The General Assembly appropriated $460 million less for districts this year than the current school funding formula calculated. It also underfunded school transportation grants by $180 million and reduced sparsity grants by $14.5 million. Sparsity grants help districts offset the higher costs of small schools. This is the fourteenth year the legislature imposed cuts to the formula and it’s one reason Georgia now spends far less on each student than most states.
The hardship on school districts worsened in 2012 when the Legislature decided Georgia will no longer cover a portion of health insurance costs for school bus drivers, custodians, food service workers and other essential district staff. Districts now pay the full tab and spend $400 million more annually on health insurance for these employees, local tax dollars that could otherwise be spent in the classroom.
If the new formula was in place this year and fully funded by lawmakers, districts would get $234 million more in state money. That still leaves local school districts a combined $421 million short of what’s called for in today’s formula and grant programs.
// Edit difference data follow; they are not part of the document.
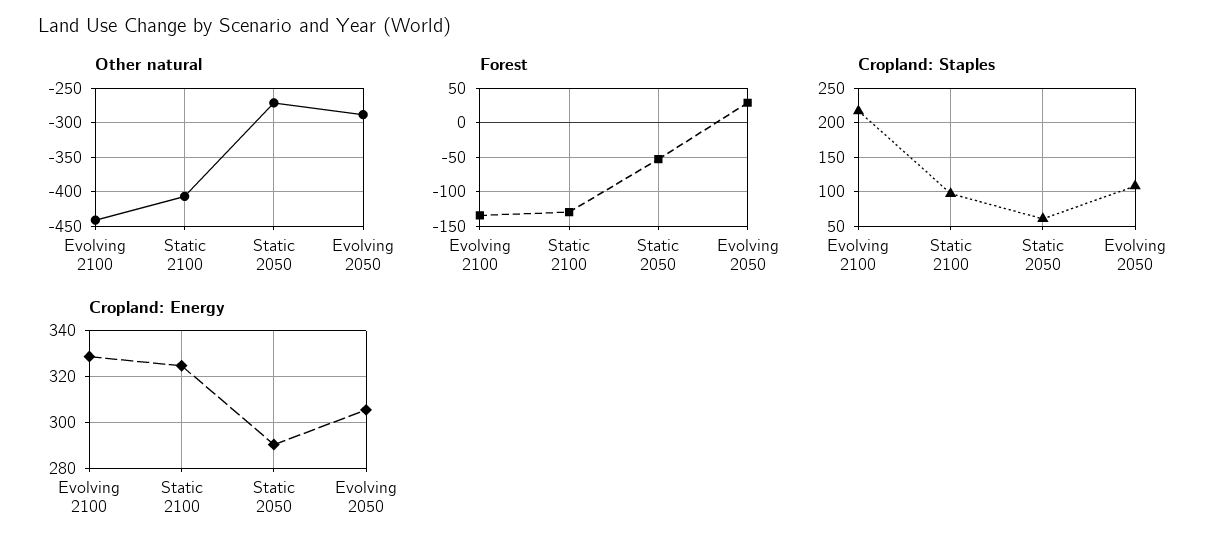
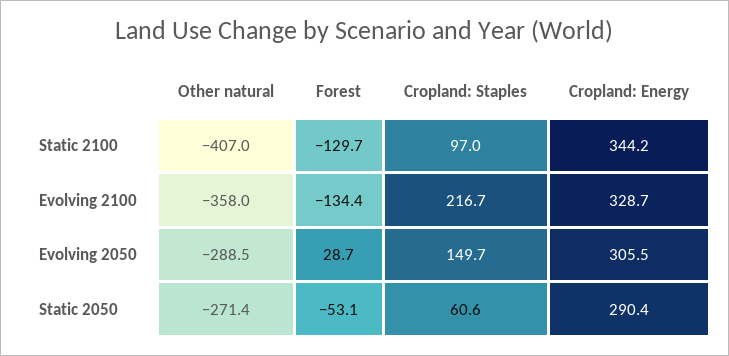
  {
    "Other natural": {
-     "Evolving 2100": -440,
+     "Evolving 2100": -358,
      "Static 2100": -407,
      "Static 2050": -271.4,
      "Evolving 2050": -288.5
    },
    "Forest": {
      "Evolving 2100": -134.4,
      "Static 2100": -129.7,
      "Static 2050": -53.1,
      "Evolving 2050": 28.7
    },
    "Cropland: Staples": {
      "Evolving 2100": 216.7,
      "Static 2100": 97,
      "Static 2050": 60.6,
-     "Evolving 2050": 110
+     "Evolving 2050": 149.7
    },
    "Cropland: Energy": {
      "Evolving 2100": 328.7,
-     "Static 2100": 325,
+     "Static 2100": 344.2,
      "Static 2050": 290.4,
      "Evolving 2050": 305.5
    }
  }

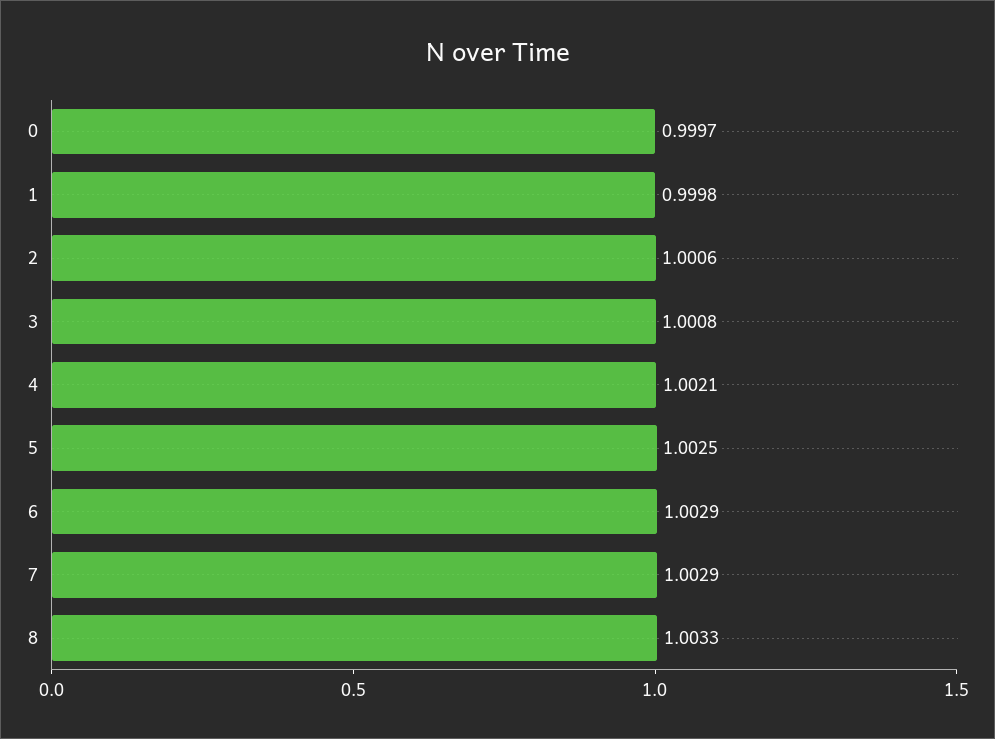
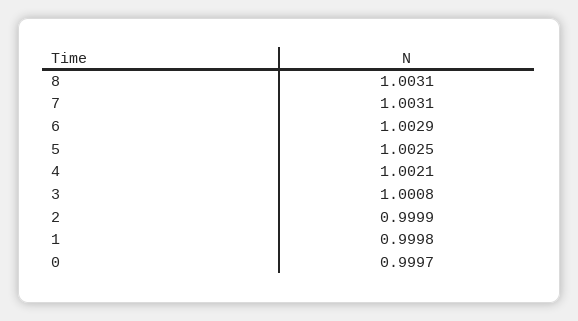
  {
    "0": 0.9997,
    "1": 0.9998,
-   "2": 1.0006,
+   "2": 0.9999,
    "3": 1.0008,
    "4": 1.0021,
    "5": 1.0025,
    "6": 1.0029,
-   "7": 1.0029,
+   "7": 1.0031,
-   "8": 1.0033
+   "8": 1.0031
  }

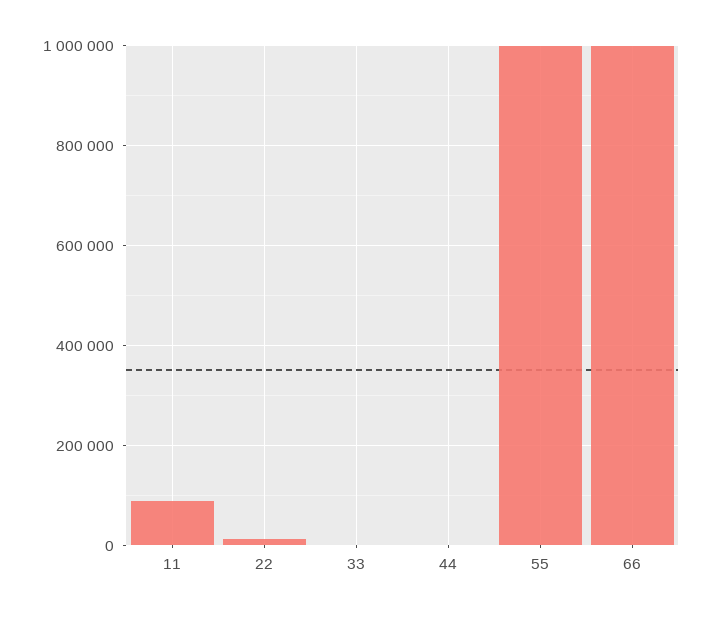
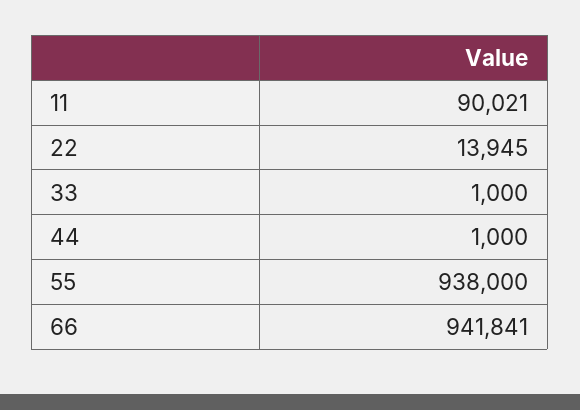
  {
    "11": 90021,
    "22": 13945,
    "33": 1000,
    "44": 1000,
-   "55": 1000000,
+   "55": 938000,
-   "66": 1000000
+   "66": 941841
  }

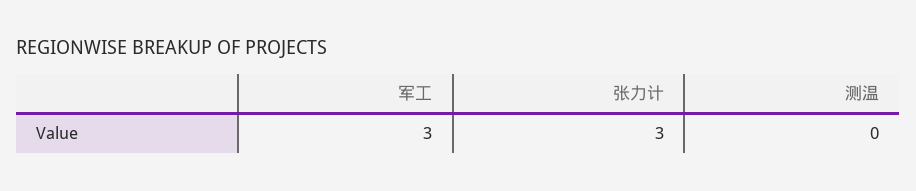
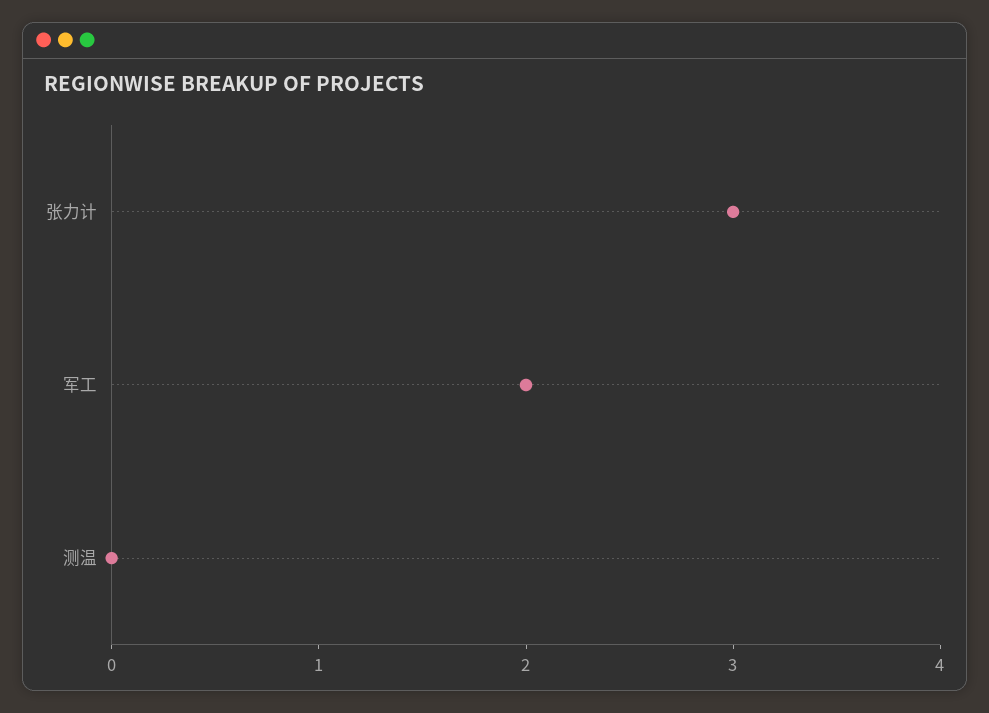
  {
-   "军工": 3,
+   "军工": 2,
    "张力计": 3,
    "测温": 0
  }

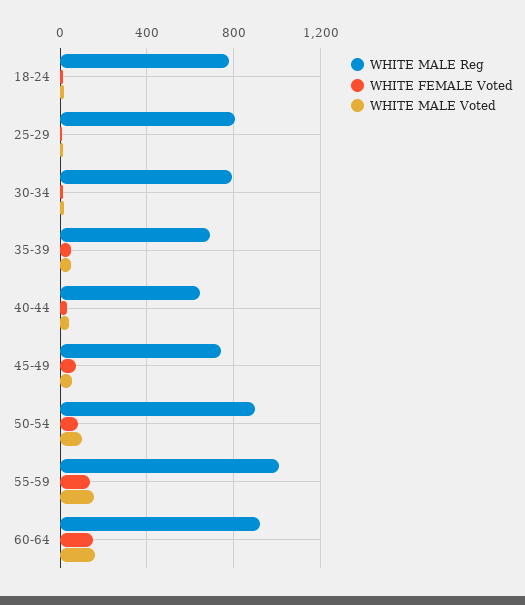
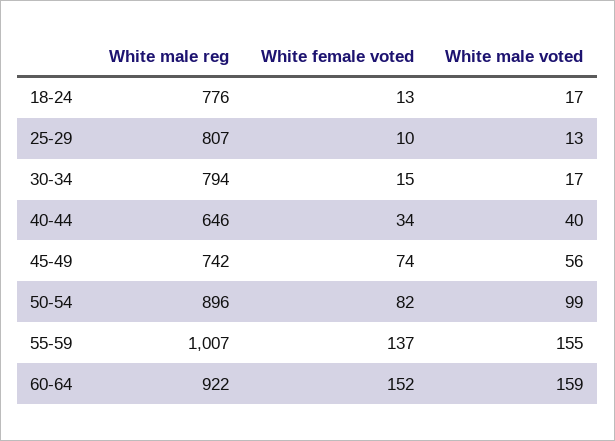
  {
    "WHITE MALE Reg": {
      "18-24": 776,
      "25-29": 807,
      "30-34": 794,
-     "35-39": 700,
      "40-44": 646,
      "45-49": 742,
      "50-54": 896,
      "55-59": 1007,
      "60-64": 922
    },
    "WHITE FEMALE Voted": {
      "18-24": 13,
      "25-29": 10,
      "30-34": 15,
-     "35-39": 50,
      "40-44": 34,
      "45-49": 74,
      "50-54": 82,
      "55-59": 137,
      "60-64": 152
    },
    "WHITE MALE Voted": {
      "18-24": 17,
      "25-29": 13,
      "30-34": 17,
-     "35-39": 50,
      "40-44": 40,
      "45-49": 56,
      "50-54": 99,
      "55-59": 155,
      "60-64": 159
    }
  }

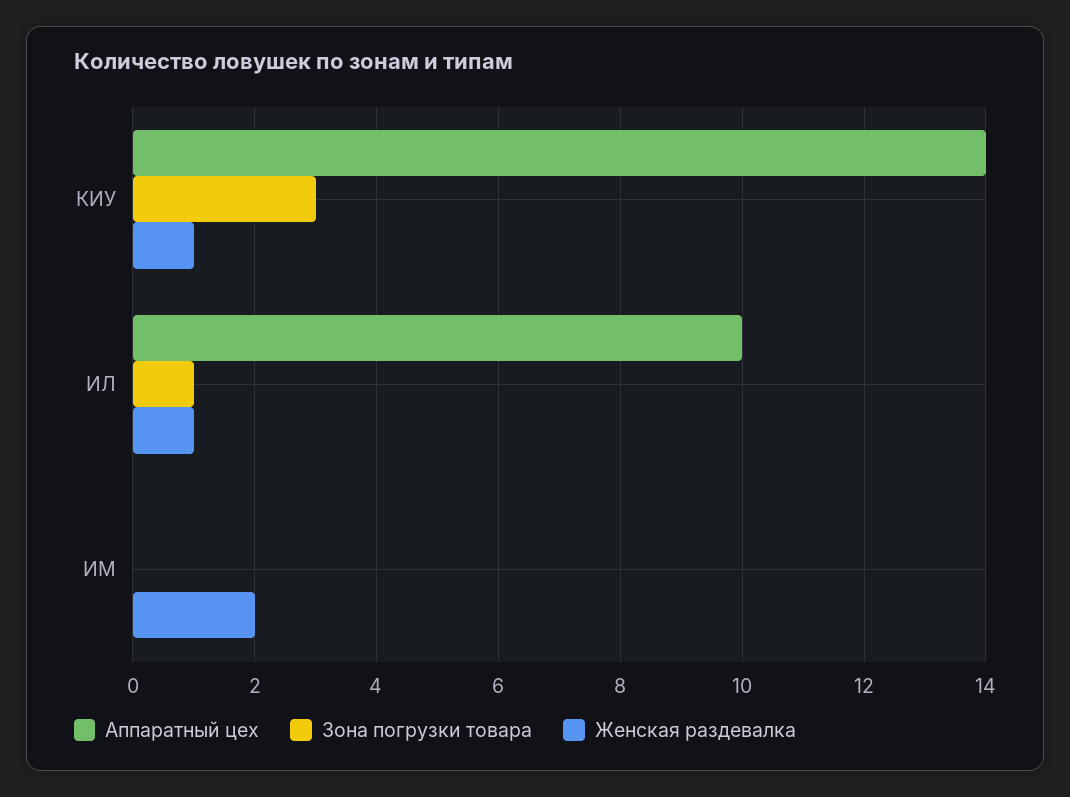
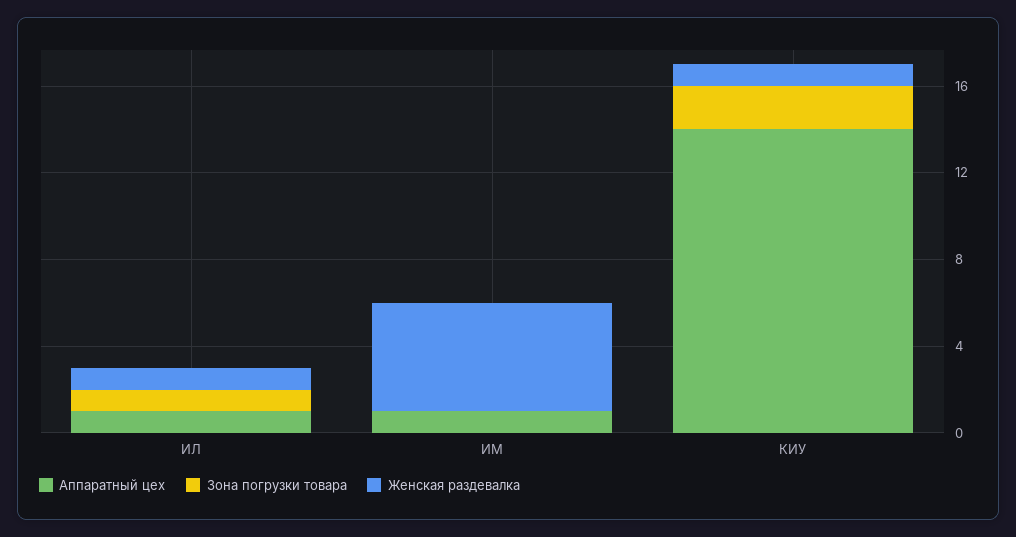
  {
    "Аппаратный цех": {
      "КИУ": 14,
-     "ИЛ": 10,
+     "ИЛ": 1,
-     "ИМ": 0
+     "ИМ": 1
    },
    "Зона погрузки товара": {
-     "КИУ": 3,
+     "КИУ": 2,
      "ИЛ": 1,
      "ИМ": 0
    },
    "Женская раздевалка": {
      "КИУ": 1,
      "ИЛ": 1,
-     "ИМ": 2
+     "ИМ": 5
    }
  }

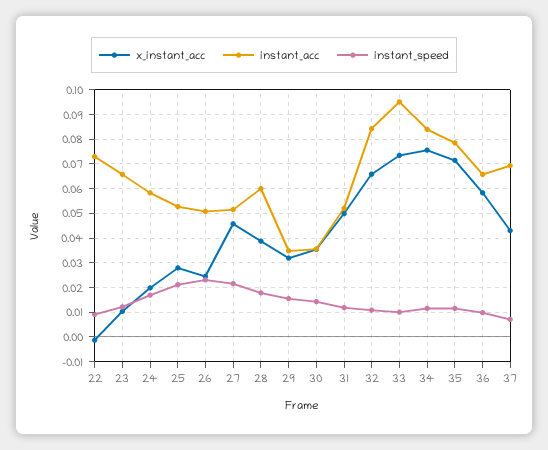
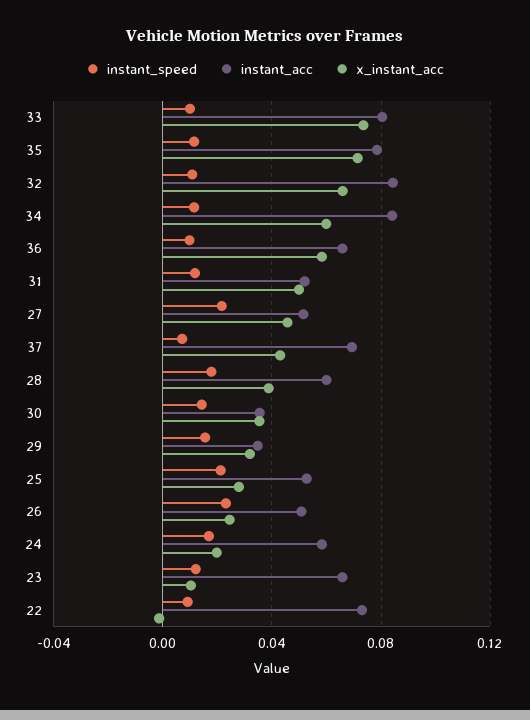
  {
    "x_instant_acc": {
      "22": -0.0025,
      "23": 0.01,
      "24": 0.02,
      "25": 0.0275,
      "26": 0.025,
      "27": 0.045,
      "28": 0.04,
      "29": 0.0325,
      "30": 0.035,
      "31": 0.05,
      "32": 0.065,
      "33": 0.0725,
-     "34": 0.075,
+     "34": 0.06,
      "35": 0.0725,
      "36": 0.0575,
      "37": 0.0425
    },
    "instant_acc": {
      "22": 0.0725,
      "23": 0.065,
      "24": 0.0575,
      "25": 0.0525,
      "26": 0.05,
      "27": 0.0525,
      "28": 0.06,
      "29": 0.035,
      "30": 0.035,
      "31": 0.0525,
      "32": 0.085,
-     "33": 0.095,
+     "33": 0.08,
      "34": 0.085,
      "35": 0.0775,
      "36": 0.065,
      "37": 0.07
    },
    "instant_speed": {
      "22": 0.01,
      "23": 0.0125,
      "24": 0.0175,
      "25": 0.02,
      "26": 0.0225,
      "27": 0.0225,
      "28": 0.0175,
      "29": 0.015,
      "30": 0.015,
      "31": 0.0125,
      "32": 0.01,
      "33": 0.01,
      "34": 0.0125,
      "35": 0.0125,
      "36": 0.01,
      "37": 0.0075
    }
  }

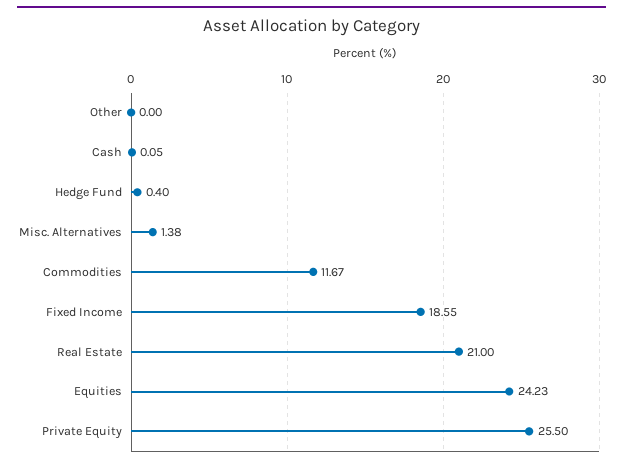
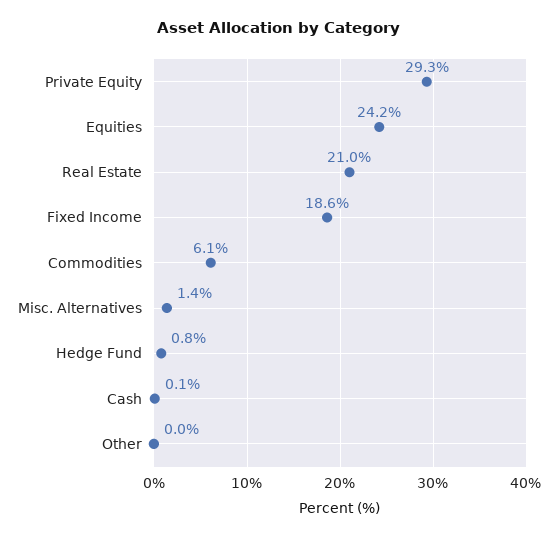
  {
    "Other": 0,
    "Cash": 0.05,
-   "Hedge Fund": 0.4,
+   "Hedge Fund": 0.8,
    "Misc. Alternatives": 1.38,
-   "Commodities": 11.67,
+   "Commodities": 6.1,
    "Fixed Income": 18.55,
    "Real Estate": 21,
    "Equities": 24.23,
-   "Private Equity": 25.5
+   "Private Equity": 29.3
  }

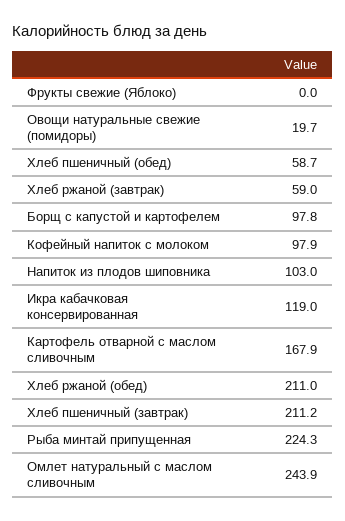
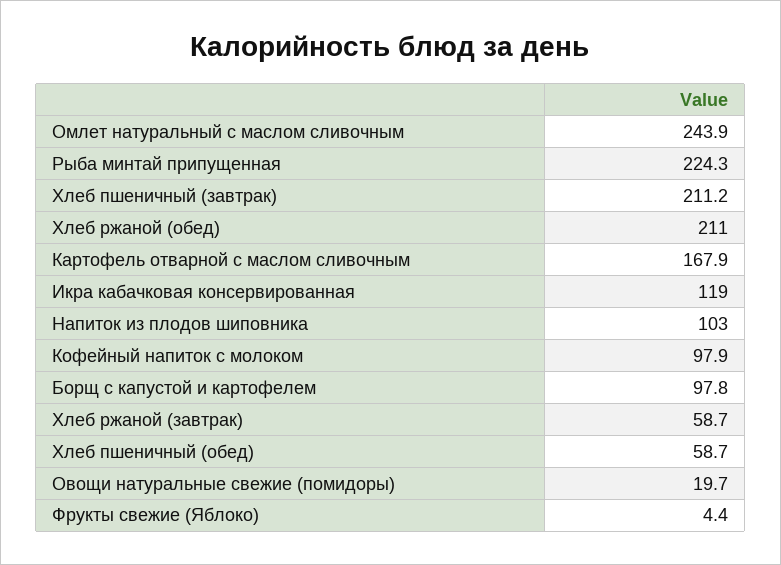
  {
-   "Фрукты свежие (Яблоко)": 0,
+   "Фрукты свежие (Яблоко)": 4.4,
    "Овощи натуральные свежие (помидоры)": 19.7,
    "Хлеб пшеничный (обед)": 58.7,
-   "Хлеб ржаной (завтрак)": 59,
+   "Хлеб ржаной (завтрак)": 58.7,
    "Борщ с капустой и картофелем": 97.8,
    "Кофейный напиток с молоком": 97.9,
    "Напиток из плодов шиповника": 103,
    "Икра кабачковая консервированная": 119,
    "Картофель отварной с маслом сливочным": 167.9,
    "Хлеб ржаной (обед)": 211,
    "Хлеб пшеничный (завтрак)": 211.2,
    "Рыба минтай припущенная": 224.3,
    "Омлет натуральный с маслом сливочным": 243.9
  }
Building these cuts into a new funding formula is not smart policy for Georgia’s students. They now compete with students from Massachusetts, New Jersey, Maryland and other states that make strategic, larger investments in education. These investments are particularly critical for low-income students. Georgia is home to many more of these students than leading states. A better alternative to the proposal on the table can be created with a careful assessment of the cost of educating Georgia’s students to the standards the state has set for them. More is expected of students today than any previous generation.
The funding committee is expected to vote on its recommendations when it meets Nov. 12, 10 a.m. to 3 p.m., at the State Capitol in Room 450. The next meeting of the full commission is Nov. 19, 2 p.m. to 4 p.m., in the Sloppy Floyd Building, Suite 824, East Tower. The commission is expected to vote on recommendations from all subcommittees in anticipation of submitting final recommendations to the governor next month.